→ **Provided entries**
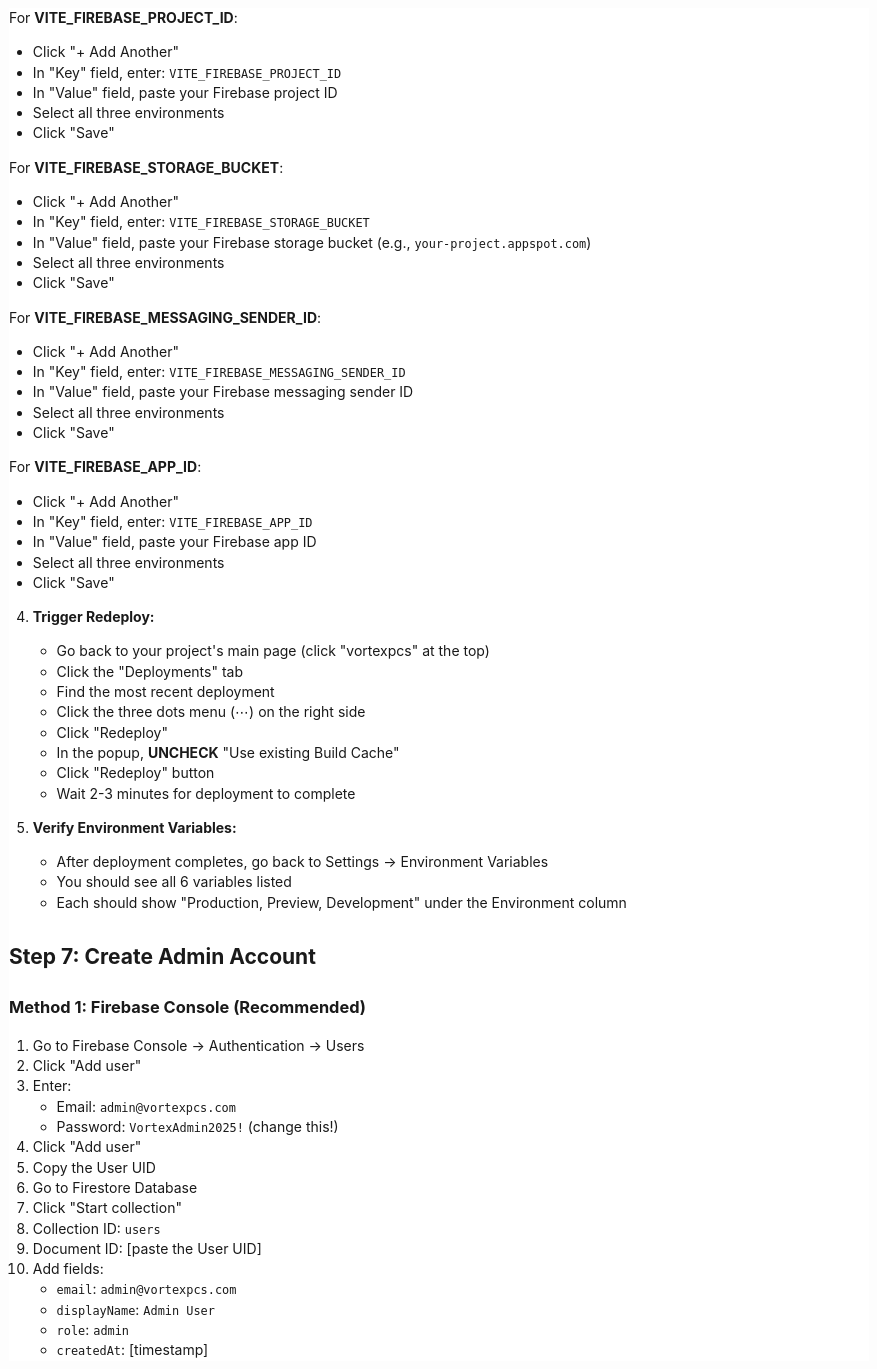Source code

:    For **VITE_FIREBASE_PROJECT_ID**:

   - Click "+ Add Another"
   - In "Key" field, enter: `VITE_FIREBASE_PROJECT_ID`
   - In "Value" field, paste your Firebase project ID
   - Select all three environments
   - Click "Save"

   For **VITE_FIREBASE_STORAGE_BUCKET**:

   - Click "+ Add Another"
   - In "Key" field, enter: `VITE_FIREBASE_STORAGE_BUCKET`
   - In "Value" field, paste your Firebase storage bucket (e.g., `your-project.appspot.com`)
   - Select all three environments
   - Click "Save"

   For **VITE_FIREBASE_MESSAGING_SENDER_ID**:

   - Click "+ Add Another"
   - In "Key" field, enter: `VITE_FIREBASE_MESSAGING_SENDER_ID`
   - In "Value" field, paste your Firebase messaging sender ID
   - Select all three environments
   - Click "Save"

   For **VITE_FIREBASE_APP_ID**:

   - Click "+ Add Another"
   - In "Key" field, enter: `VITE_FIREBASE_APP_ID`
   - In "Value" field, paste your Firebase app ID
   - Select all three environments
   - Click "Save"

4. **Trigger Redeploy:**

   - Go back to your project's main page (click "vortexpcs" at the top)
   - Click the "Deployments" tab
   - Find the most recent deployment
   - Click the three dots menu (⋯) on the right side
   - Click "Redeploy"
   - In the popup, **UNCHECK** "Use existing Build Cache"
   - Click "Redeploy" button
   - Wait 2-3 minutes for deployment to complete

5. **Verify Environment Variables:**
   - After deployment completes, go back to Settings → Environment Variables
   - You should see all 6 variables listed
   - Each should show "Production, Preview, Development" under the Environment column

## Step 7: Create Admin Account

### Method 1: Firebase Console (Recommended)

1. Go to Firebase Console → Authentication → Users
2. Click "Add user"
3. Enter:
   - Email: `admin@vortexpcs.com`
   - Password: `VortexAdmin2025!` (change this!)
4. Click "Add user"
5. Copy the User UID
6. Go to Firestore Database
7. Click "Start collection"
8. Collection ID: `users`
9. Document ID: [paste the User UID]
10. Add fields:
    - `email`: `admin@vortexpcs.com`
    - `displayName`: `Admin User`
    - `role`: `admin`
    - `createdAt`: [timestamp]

→ **What is expected**
When copying the listing, print each line exactly but leave out every picture.

→ **Written solution**
Source code

:    For **VITE_FIREBASE_PROJECT_ID**:

   - Click "+ Add Another"
   - In "Key" field, enter: `VITE_FIREBASE_PROJECT_ID`
   - In "Value" field, paste your Firebase project ID
   - Select all three environments
   - Click "Save"

   For **VITE_FIREBASE_STORAGE_BUCKET**:

   - Click "+ Add Another"
   - In "Key" field, enter: `VITE_FIREBASE_STORAGE_BUCKET`
   - In "Value" field, paste your Firebase storage bucket (e.g., `your-project.appspot.com`)
   - Select all three environments
   - Click "Save"

   For **VITE_FIREBASE_MESSAGING_SENDER_ID**:

   - Click "+ Add Another"
   - In "Key" field, enter: `VITE_FIREBASE_MESSAGING_SENDER_ID`
   - In "Value" field, paste your Firebase messaging sender ID
   - Select all three environments
   - Click "Save"

   For **VITE_FIREBASE_APP_ID**:

   - Click "+ Add Another"
   - In "Key" field, enter: `VITE_FIREBASE_APP_ID`
   - In "Value" field, paste your Firebase app ID
   - Select all three environments
   - Click "Save"

4. **Trigger Redeploy:**

   - Go back to your project's main page (click "vortexpcs" at the top)
   - Click the "Deployments" tab
   - Find the most recent deployment
   - Click the three dots menu (⋯) on the right side
   - Click "Redeploy"
   - In the popup, **UNCHECK** "Use existing Build Cache"
   - Click "Redeploy" button
   - Wait 2-3 minutes for deployment to complete

5. **Verify Environment Variables:**
   - After deployment completes, go back to Settings → Environment Variables
   - You should see all 6 variables listed
   - Each should show "Production, Preview, Development" under the Environment column

## Step 7: Create Admin Account

### Method 1: Firebase Console (Recommended)

1. Go to Firebase Console → Authentication → Users
2. Click "Add user"
3. Enter:
   - Email: `admin@vortexpcs.com`
   - Password: `VortexAdmin2025!` (change this!)
4. Click "Add user"
5. Copy the User UID
6. Go to Firestore Database
7. Click "Start collection"
8. Collection ID: `users`
9. Document ID: [paste the User UID]
10. Add fields:
    - `email`: `admin@vortexpcs.com`
    - `displayName`: `Admin User`
    - `role`: `admin`
    - `createdAt`: [timestamp]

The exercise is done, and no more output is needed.